(ACTIVITY): Count, in the entries below, the lines in which "Signal" occurs. Give the number, nothing more.

....

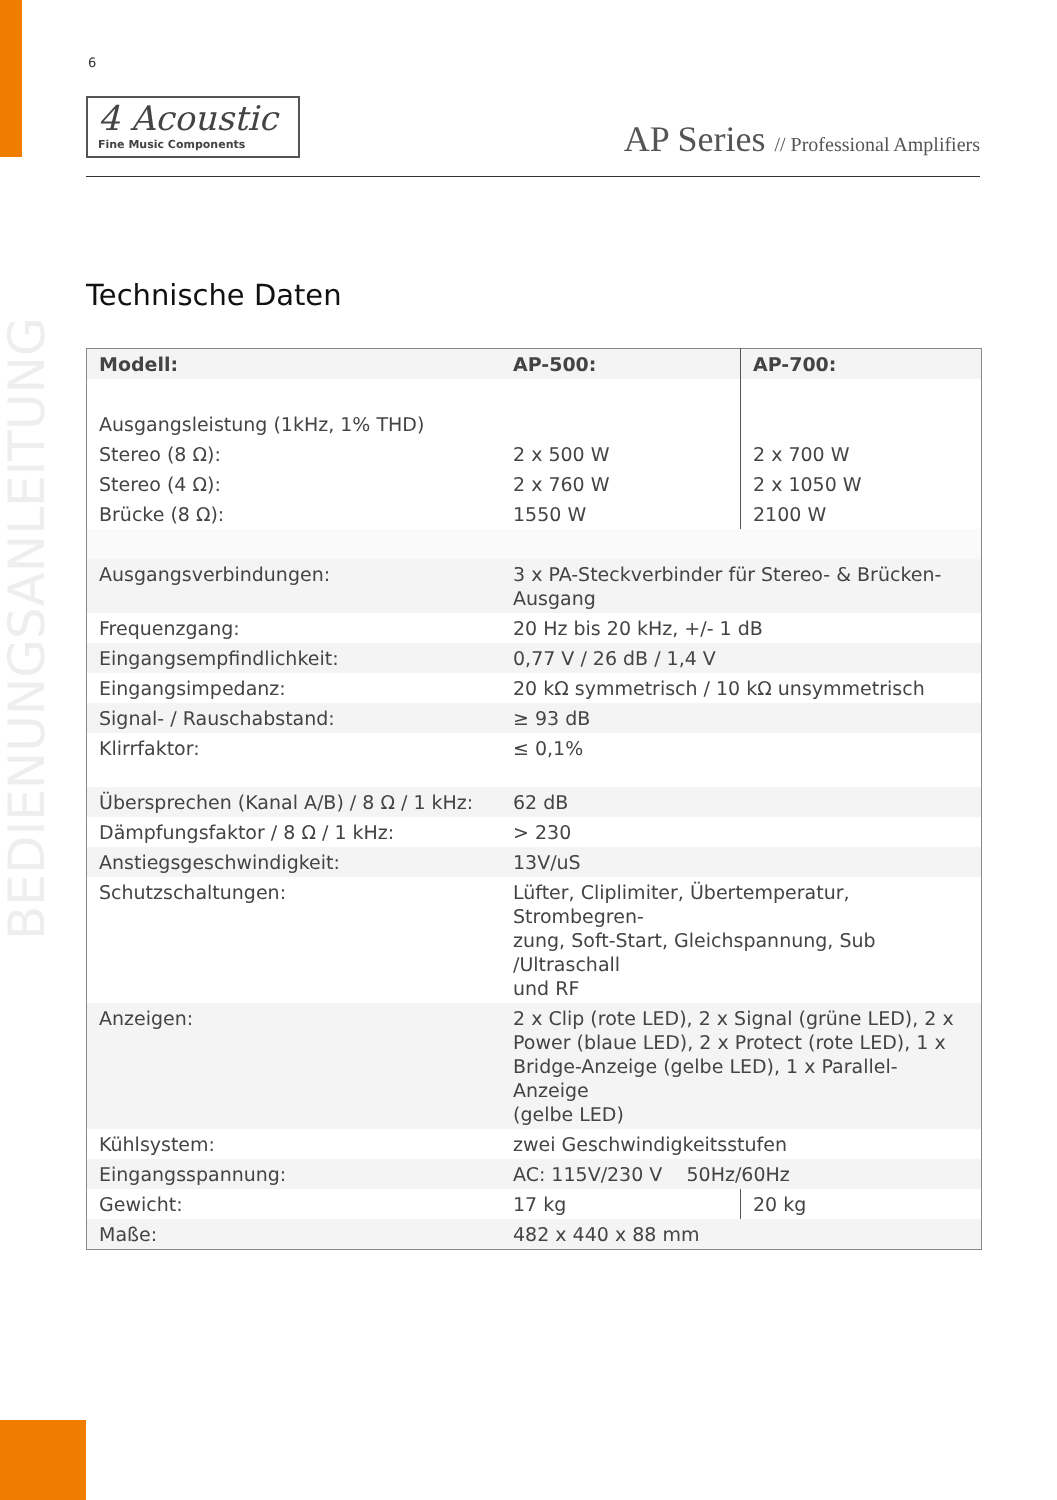6
4 Acoustic
Fine Music Components
AP Series // Professional Amplifiers
BEDIENUNGSANLEITUNG
Technische Daten
| Modell: | AP-500: | AP-700: |
| --- | --- | --- |
| Ausgangsleistung (1kHz, 1% THD) | | |
| Stereo (8 Ω): | 2 x 500 W | 2 x 700 W |
| Stereo (4 Ω): | 2 x 760 W | 2 x 1050 W |
| Brücke (8 Ω): | 1550 W | 2100 W |
| Ausgangsverbindungen: | 3 x PA-Steckverbinder für Stereo- & Brücken- Ausgang | |
| Frequenzgang: | 20 Hz bis 20 kHz, +/- 1 dB | |
| Eingangsempfindlichkeit: | 0,77 V / 26 dB / 1,4 V | |
| Eingangsimpedanz: | 20 kΩ symmetrisch / 10 kΩ unsymmetrisch | |
| Signal- / Rauschabstand: | ≥ 93 dB | |
| Klirrfaktor: | ≤ 0,1% | |
| Übersprechen (Kanal A/B) / 8 Ω / 1 kHz: | 62 dB | |
| Dämpfungsfaktor / 8 Ω / 1 kHz: | > 230 | |
| Anstiegsgeschwindigkeit: | 13V/uS | |
| Schutzschaltungen: | Lüfter, Cliplimiter, Übertemperatur, Strombegren- zung, Soft-Start, Gleichspannung, Sub /Ultraschall und RF | |
| Anzeigen: | 2 x Clip (rote LED), 2 x Signal (grüne LED), 2 x Power (blaue LED), 2 x Protect (rote LED), 1 x Bridge-Anzeige (gelbe LED), 1 x Parallel-Anzeige (gelbe LED) | |
| Kühlsystem: | zwei Geschwindigkeitsstufen | |
| Eingangsspannung: | AC: 115V/230 V 50Hz/60Hz | |
| Gewicht: | 17 kg | 20 kg |
| Maße: | 482 x 440 x 88 mm | |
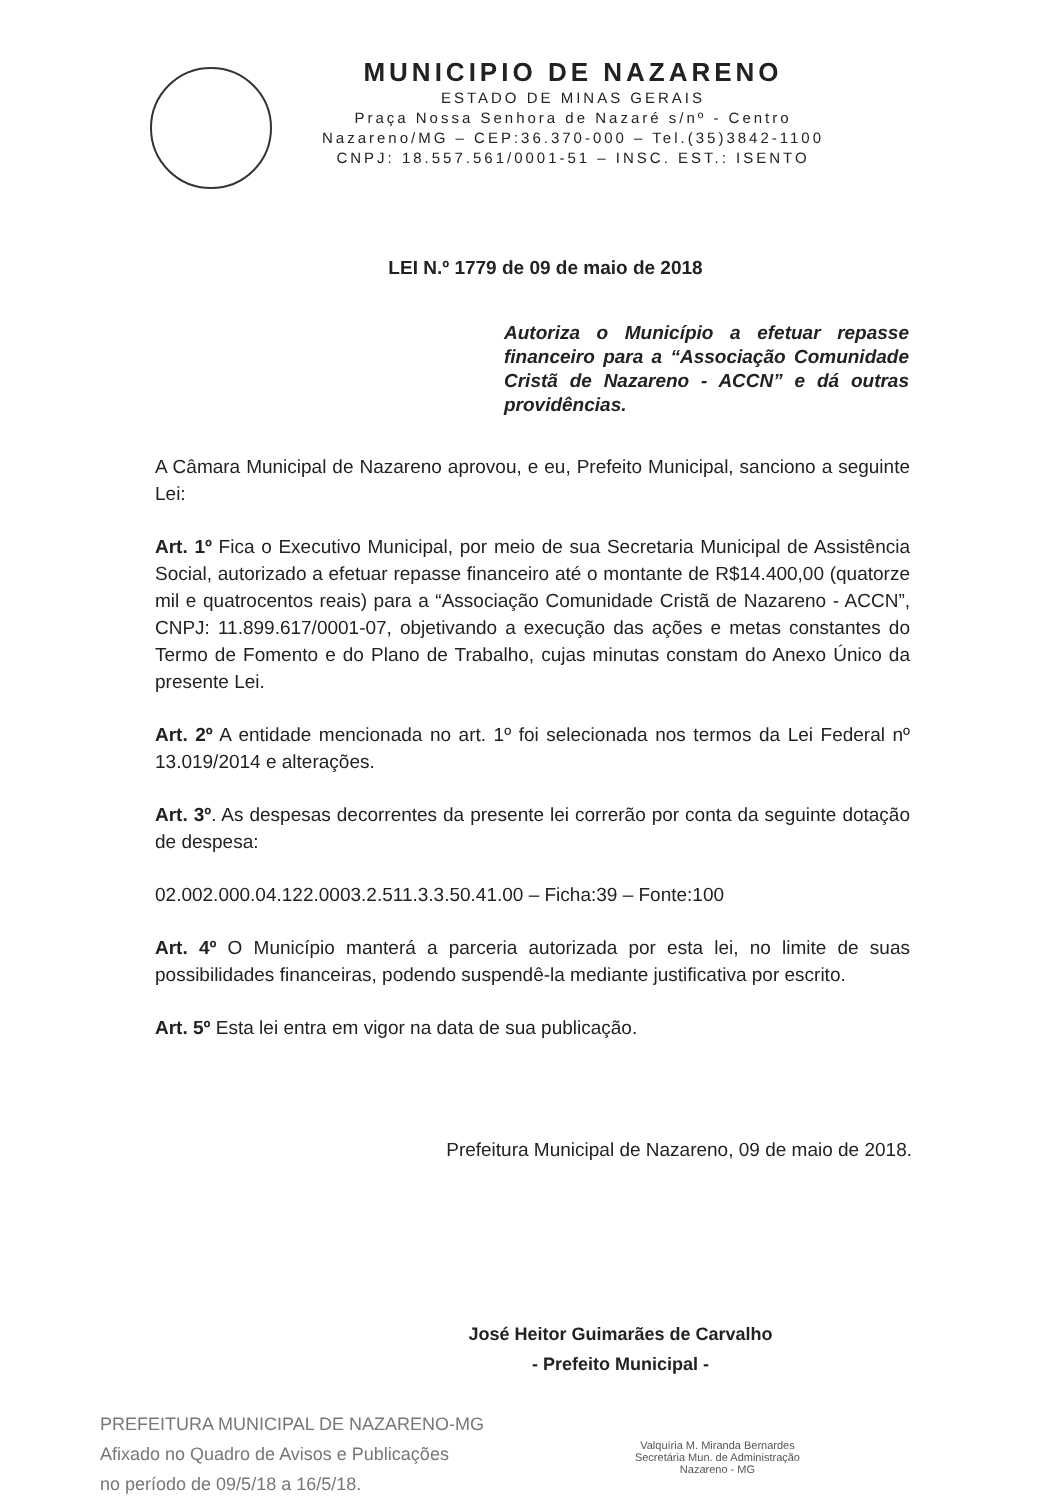MUNICIPIO DE NAZARENO
ESTADO DE MINAS GERAIS
Praça Nossa Senhora de Nazaré s/nº - Centro
Nazareno/MG – CEP:36.370-000 – Tel.(35)3842-1100
CNPJ: 18.557.561/0001-51 – INSC. EST.: ISENTO
LEI N.º 1779 de 09 de maio de 2018
Autoriza o Município a efetuar repasse financeiro para a “Associação Comunidade Cristã de Nazareno - ACCN” e dá outras providências.
A Câmara Municipal de Nazareno aprovou, e eu, Prefeito Municipal, sanciono a seguinte Lei:
Art. 1º Fica o Executivo Municipal, por meio de sua Secretaria Municipal de Assistência Social, autorizado a efetuar repasse financeiro até o montante de R$14.400,00 (quatorze mil e quatrocentos reais) para a “Associação Comunidade Cristã de Nazareno - ACCN”, CNPJ: 11.899.617/0001-07, objetivando a execução das ações e metas constantes do Termo de Fomento e do Plano de Trabalho, cujas minutas constam do Anexo Único da presente Lei.
Art. 2º A entidade mencionada no art. 1º foi selecionada nos termos da Lei Federal nº 13.019/2014 e alterações.
Art. 3º. As despesas decorrentes da presente lei correrão por conta da seguinte dotação de despesa:
02.002.000.04.122.0003.2.511.3.3.50.41.00 – Ficha:39 – Fonte:100
Art. 4º O Município manterá a parceria autorizada por esta lei, no limite de suas possibilidades financeiras, podendo suspendê-la mediante justificativa por escrito.
Art. 5º Esta lei entra em vigor na data de sua publicação.
Prefeitura Municipal de Nazareno, 09 de maio de 2018.
José Heitor Guimarães de Carvalho
- Prefeito Municipal -
PREFEITURA MUNICIPAL DE NAZARENO-MG
Afixado no Quadro de Avisos e Publicações
no período de 09/5/18 a 16/5/18.
Valquíria M. Miranda Bernardes
Secretária Mun. de Administração
Nazareno - MG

....

(THE ANSWER): 2